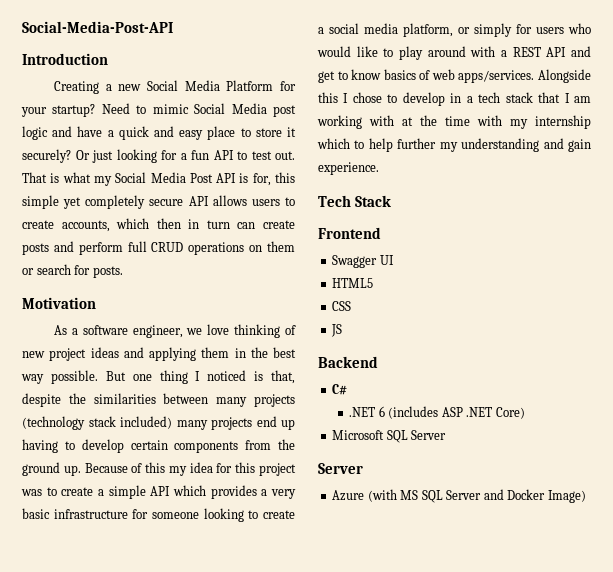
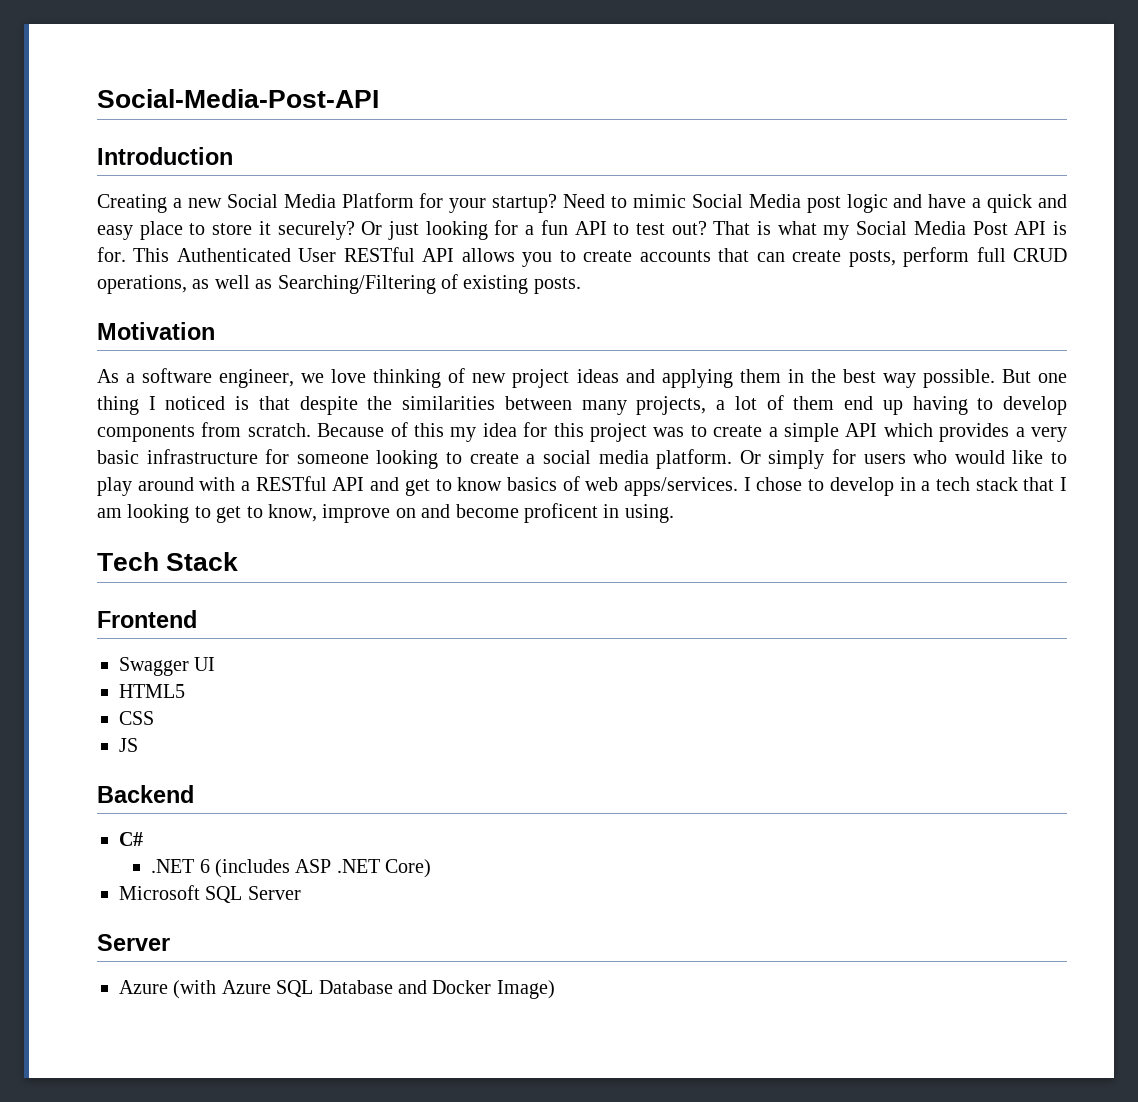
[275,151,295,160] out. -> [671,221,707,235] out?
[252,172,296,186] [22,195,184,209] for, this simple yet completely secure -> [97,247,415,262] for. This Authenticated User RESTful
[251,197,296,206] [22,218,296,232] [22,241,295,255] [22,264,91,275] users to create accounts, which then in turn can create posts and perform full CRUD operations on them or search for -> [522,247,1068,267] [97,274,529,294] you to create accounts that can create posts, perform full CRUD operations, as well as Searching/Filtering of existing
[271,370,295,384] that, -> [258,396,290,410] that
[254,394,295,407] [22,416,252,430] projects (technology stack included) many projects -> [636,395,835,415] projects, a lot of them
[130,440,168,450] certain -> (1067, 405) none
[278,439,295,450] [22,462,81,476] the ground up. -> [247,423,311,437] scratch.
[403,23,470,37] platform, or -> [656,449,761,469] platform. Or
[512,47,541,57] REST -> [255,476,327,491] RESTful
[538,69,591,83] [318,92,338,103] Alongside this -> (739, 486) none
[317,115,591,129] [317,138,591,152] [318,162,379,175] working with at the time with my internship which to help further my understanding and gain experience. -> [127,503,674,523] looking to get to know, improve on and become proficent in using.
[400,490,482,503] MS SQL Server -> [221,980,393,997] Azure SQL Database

### PROBLEM REQUIREMENTS
Starting at the line that holds "[278,439,295,450] [22,462,81,476] the", retype each line exactly through the end of the entries, both ends included.

### THE ANSWER
[278,439,295,450] [22,462,81,476] the ground up. -> [247,423,311,437] scratch.
[403,23,470,37] platform, or -> [656,449,761,469] platform. Or
[512,47,541,57] REST -> [255,476,327,491] RESTful
[538,69,591,83] [318,92,338,103] Alongside this -> (739, 486) none
[317,115,591,129] [317,138,591,152] [318,162,379,175] working with at the time with my internship which to help further my understanding and gain experience. -> [127,503,674,523] looking to get to know, improve on and become proficent in using.
[400,490,482,503] MS SQL Server -> [221,980,393,997] Azure SQL Database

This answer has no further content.